Summarize - with subselect indices ignores  and search look all DB rows.

IT'S BUG.

P.S.
Sorry my English.

Re: Re: Unusual slowdown using subselects

От
Stephan Szabo
Дата:

> In my DB:
> # explain SELECT * FROM grls WHERE grls.ag_id  = 24;
> NOTICE:  QUERY PLAN:
> Index Scan using grls_ag_id on grls  (cost=0.00..597.87 rows=849 width=122)
>
> # explain SELECT ag_id FROM agncs WHERE ag_id = 24;
> NOTICE:  QUERY PLAN:
> Seq Scan on agncs  (cost=0.00..1.31 rows=1 width=4)
>
> And together:
> # explain select * from grls where grls.ag_id in (select ag_id from agncs
> where ag_id = 24);
> NOTICE:  QUERY PLAN:
> Seq Scan on grls  (cost=0.00..40623.38 rows=30195 width=122)
>   SubPlan
>     ->  Materialize  (cost=1.31..1.31 rows=1 width=4)
>           ->  Seq Scan on agncs  (cost=0.00..1.31 rows=1 width=4)
> --------------------------------------
> # select count(*) from grls;
>  30195
>
> Summarize - with subselect indices ignores  and search look all DB rows.
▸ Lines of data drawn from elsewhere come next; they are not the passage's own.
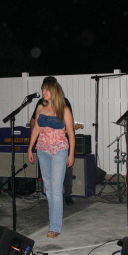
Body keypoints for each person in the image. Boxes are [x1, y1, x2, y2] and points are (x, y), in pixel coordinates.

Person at [28, 78, 75, 238]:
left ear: (54, 90)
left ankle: (55, 226)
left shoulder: (64, 109)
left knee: (56, 189)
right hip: (42, 150)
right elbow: (36, 129)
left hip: (59, 150)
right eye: (42, 89)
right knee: (48, 189)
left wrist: (71, 154)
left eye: (46, 90)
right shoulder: (40, 107)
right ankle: (52, 220)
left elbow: (71, 134)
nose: (43, 92)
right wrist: (30, 148)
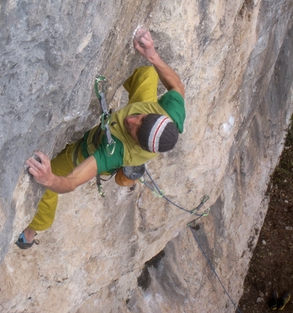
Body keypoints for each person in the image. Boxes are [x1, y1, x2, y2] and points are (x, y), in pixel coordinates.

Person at [16, 28, 186, 249]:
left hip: (90, 147)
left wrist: (49, 179)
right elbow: (178, 87)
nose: (132, 121)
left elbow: (73, 182)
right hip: (141, 123)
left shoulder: (115, 152)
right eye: (142, 118)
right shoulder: (172, 113)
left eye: (135, 130)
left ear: (136, 142)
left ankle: (34, 229)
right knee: (148, 73)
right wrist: (153, 55)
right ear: (159, 115)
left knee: (46, 189)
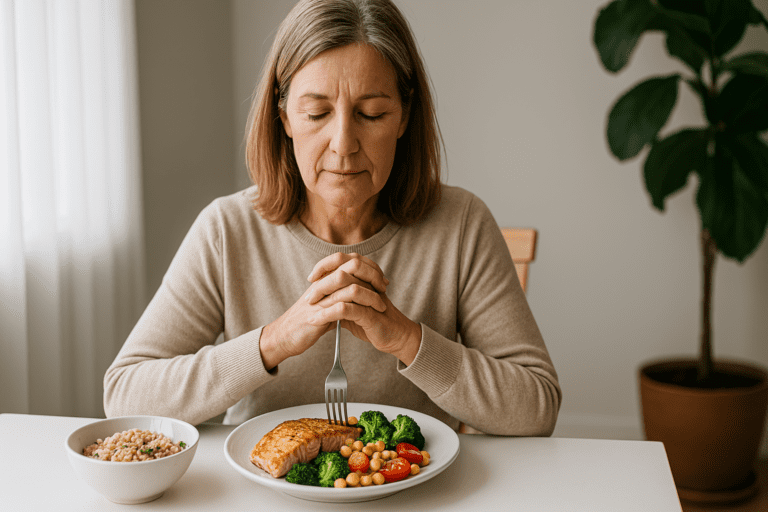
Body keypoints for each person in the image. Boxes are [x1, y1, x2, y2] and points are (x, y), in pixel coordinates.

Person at [104, 0, 561, 436]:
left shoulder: (461, 224)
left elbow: (536, 406)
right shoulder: (226, 230)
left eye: (371, 113)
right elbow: (124, 396)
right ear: (283, 116)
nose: (343, 143)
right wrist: (275, 341)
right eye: (317, 113)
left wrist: (406, 339)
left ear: (403, 116)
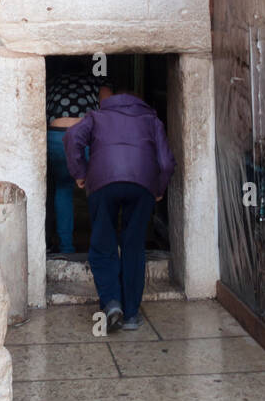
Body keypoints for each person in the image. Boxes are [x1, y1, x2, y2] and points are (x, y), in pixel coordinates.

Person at [63, 80, 175, 332]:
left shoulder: (96, 116)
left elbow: (71, 137)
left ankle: (112, 302)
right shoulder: (151, 120)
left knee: (103, 244)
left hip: (103, 182)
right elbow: (167, 162)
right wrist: (158, 188)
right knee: (133, 245)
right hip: (142, 186)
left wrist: (79, 172)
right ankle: (132, 315)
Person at [45, 66, 111, 255]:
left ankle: (66, 248)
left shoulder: (53, 75)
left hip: (56, 134)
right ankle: (101, 246)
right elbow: (108, 108)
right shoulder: (97, 77)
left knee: (63, 188)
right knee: (95, 189)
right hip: (85, 135)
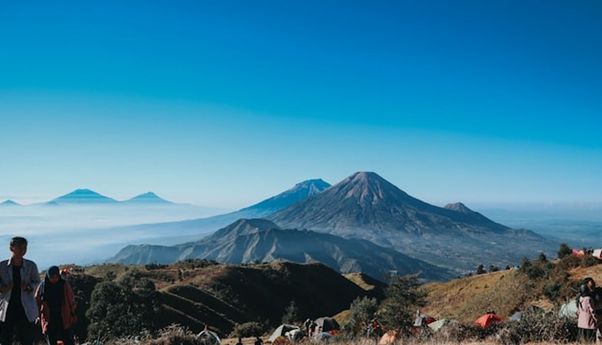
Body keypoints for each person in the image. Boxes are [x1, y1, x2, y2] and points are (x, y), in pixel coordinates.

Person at [0, 237, 41, 345]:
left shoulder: (31, 266)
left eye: (25, 247)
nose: (23, 250)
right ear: (11, 248)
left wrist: (28, 287)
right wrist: (5, 288)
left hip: (26, 309)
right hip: (7, 308)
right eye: (20, 247)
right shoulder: (2, 266)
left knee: (27, 339)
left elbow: (37, 282)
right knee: (5, 339)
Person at [35, 266, 77, 345]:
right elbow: (37, 301)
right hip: (49, 318)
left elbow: (70, 299)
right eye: (52, 277)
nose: (54, 279)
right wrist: (38, 316)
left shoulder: (64, 284)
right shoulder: (43, 286)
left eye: (56, 277)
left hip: (64, 316)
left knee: (68, 340)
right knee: (51, 340)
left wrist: (73, 313)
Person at [577, 277, 597, 343]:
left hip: (581, 323)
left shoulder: (580, 298)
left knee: (583, 339)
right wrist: (596, 319)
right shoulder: (589, 299)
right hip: (589, 323)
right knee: (590, 340)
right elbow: (592, 311)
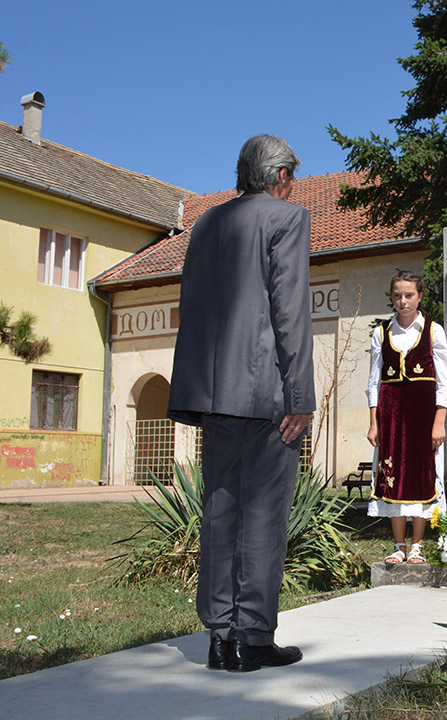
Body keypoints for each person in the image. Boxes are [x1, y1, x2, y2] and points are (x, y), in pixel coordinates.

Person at [168, 134, 314, 673]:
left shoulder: (206, 224)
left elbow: (194, 305)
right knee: (263, 516)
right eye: (290, 177)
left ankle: (220, 637)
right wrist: (300, 395)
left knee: (221, 510)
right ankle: (252, 638)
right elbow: (290, 311)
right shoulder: (286, 218)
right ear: (279, 177)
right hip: (265, 393)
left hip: (213, 392)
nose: (292, 186)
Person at [366, 270, 447, 564]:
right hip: (391, 416)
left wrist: (439, 421)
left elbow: (445, 380)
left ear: (420, 297)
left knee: (422, 474)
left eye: (409, 295)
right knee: (392, 476)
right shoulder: (382, 333)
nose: (403, 301)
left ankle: (417, 545)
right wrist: (373, 421)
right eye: (398, 296)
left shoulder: (433, 331)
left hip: (423, 416)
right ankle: (398, 545)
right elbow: (373, 382)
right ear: (392, 298)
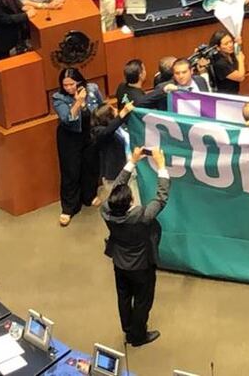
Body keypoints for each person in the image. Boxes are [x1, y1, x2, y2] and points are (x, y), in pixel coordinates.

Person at [102, 146, 170, 347]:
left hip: (119, 263)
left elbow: (116, 187)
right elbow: (161, 197)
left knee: (123, 297)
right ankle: (138, 336)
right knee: (142, 301)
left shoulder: (106, 210)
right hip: (141, 267)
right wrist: (162, 165)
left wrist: (132, 161)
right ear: (131, 201)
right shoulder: (141, 216)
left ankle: (128, 328)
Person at [52, 68, 106, 226]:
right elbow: (67, 119)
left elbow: (100, 108)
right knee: (71, 171)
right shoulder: (58, 98)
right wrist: (78, 102)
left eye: (72, 84)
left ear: (79, 81)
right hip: (70, 138)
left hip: (89, 134)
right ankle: (69, 207)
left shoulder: (92, 89)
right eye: (65, 85)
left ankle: (89, 196)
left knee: (90, 165)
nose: (69, 88)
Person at [88, 100, 136, 199]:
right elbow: (107, 132)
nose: (116, 110)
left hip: (130, 167)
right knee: (118, 202)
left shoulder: (120, 126)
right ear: (107, 116)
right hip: (115, 174)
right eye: (113, 109)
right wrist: (122, 114)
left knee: (133, 199)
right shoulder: (98, 131)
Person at [209, 30, 246, 94]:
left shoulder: (230, 54)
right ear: (218, 47)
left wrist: (239, 45)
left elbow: (237, 53)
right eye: (226, 44)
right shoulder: (219, 63)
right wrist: (241, 61)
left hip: (235, 92)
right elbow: (240, 77)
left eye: (231, 41)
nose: (230, 45)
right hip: (226, 96)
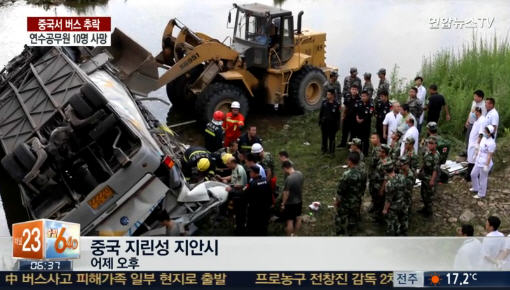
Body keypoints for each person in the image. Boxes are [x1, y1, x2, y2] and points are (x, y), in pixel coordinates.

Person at [335, 152, 366, 235]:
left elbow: (340, 190)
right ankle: (351, 233)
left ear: (350, 161)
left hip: (345, 202)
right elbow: (363, 186)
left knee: (340, 219)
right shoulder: (363, 173)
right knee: (353, 219)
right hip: (356, 201)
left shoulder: (347, 175)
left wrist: (337, 201)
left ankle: (340, 234)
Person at [245, 165, 273, 236]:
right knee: (263, 226)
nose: (249, 174)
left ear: (254, 173)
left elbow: (247, 196)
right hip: (265, 209)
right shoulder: (266, 181)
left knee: (253, 227)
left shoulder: (253, 183)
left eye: (250, 172)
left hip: (255, 210)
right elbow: (270, 194)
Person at [223, 157, 248, 235]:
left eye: (228, 163)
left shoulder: (239, 170)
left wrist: (229, 186)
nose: (227, 165)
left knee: (238, 211)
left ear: (233, 163)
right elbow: (232, 177)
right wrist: (223, 178)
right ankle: (233, 223)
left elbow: (240, 185)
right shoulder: (234, 168)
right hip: (235, 191)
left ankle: (239, 227)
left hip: (239, 194)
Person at [470, 125, 496, 199]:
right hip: (479, 160)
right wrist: (476, 154)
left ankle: (481, 194)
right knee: (473, 174)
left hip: (485, 162)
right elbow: (480, 148)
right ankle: (476, 187)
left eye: (485, 131)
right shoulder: (484, 138)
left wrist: (486, 165)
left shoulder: (492, 143)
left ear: (489, 133)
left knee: (483, 178)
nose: (484, 132)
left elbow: (489, 155)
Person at [382, 161, 407, 236]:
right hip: (402, 203)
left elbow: (388, 199)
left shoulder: (389, 184)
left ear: (385, 171)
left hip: (394, 206)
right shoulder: (401, 177)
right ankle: (403, 232)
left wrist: (385, 209)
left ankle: (392, 235)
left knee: (391, 222)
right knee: (403, 219)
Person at [281, 161, 304, 236]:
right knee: (298, 218)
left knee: (290, 221)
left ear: (285, 168)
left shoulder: (289, 178)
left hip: (290, 203)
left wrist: (283, 203)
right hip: (299, 201)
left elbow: (286, 193)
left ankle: (289, 238)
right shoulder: (300, 174)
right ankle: (295, 235)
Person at [418, 137, 439, 216]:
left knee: (429, 195)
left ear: (435, 145)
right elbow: (424, 161)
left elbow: (435, 169)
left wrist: (432, 180)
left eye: (431, 143)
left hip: (430, 177)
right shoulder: (427, 152)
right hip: (425, 176)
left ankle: (428, 211)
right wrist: (420, 170)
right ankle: (425, 207)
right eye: (429, 143)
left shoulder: (436, 156)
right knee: (423, 193)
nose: (429, 145)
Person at [372, 144, 392, 222]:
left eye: (381, 151)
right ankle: (377, 214)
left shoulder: (386, 163)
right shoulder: (381, 159)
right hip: (377, 184)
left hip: (381, 185)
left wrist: (382, 189)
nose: (379, 152)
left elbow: (386, 178)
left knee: (381, 201)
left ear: (384, 153)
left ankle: (380, 218)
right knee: (377, 200)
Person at [466, 108, 486, 181]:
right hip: (472, 143)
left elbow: (481, 133)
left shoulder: (482, 120)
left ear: (478, 112)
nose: (473, 114)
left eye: (474, 112)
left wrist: (478, 144)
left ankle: (471, 177)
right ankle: (469, 176)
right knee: (471, 160)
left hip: (475, 144)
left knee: (473, 161)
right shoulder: (477, 120)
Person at [319, 89, 341, 154]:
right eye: (327, 94)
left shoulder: (337, 104)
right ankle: (324, 149)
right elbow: (321, 113)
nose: (327, 95)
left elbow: (338, 116)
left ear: (332, 95)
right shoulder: (324, 102)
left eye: (329, 94)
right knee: (324, 137)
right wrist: (320, 121)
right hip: (324, 123)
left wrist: (338, 125)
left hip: (332, 124)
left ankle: (331, 151)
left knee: (332, 138)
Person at [353, 90, 374, 155]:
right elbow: (355, 111)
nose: (363, 98)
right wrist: (357, 117)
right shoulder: (359, 103)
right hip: (358, 124)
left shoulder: (371, 105)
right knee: (358, 138)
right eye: (362, 96)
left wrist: (362, 120)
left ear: (368, 97)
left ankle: (365, 153)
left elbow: (369, 115)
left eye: (364, 96)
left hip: (366, 125)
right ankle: (358, 152)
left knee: (365, 139)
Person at [367, 133, 382, 213]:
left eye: (374, 138)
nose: (371, 139)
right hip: (373, 174)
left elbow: (374, 163)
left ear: (378, 139)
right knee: (372, 191)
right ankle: (374, 204)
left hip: (377, 175)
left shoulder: (378, 150)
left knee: (376, 191)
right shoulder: (374, 148)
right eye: (371, 138)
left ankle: (377, 208)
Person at [398, 155, 415, 223]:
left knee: (406, 209)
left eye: (402, 164)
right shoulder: (402, 170)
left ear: (407, 164)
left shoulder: (410, 175)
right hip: (401, 194)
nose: (400, 165)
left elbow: (407, 188)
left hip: (406, 195)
Not quite.  in(<subselect>) doesn't use indexes (postgres doesn't realize
that this is effectively a join), but exists(<subselect>) often will,
and is the work around for the problem until it gets fixed (see FAQ
for more information - I forget the number, the title of the question
is something like "why are my subselects using in so slow."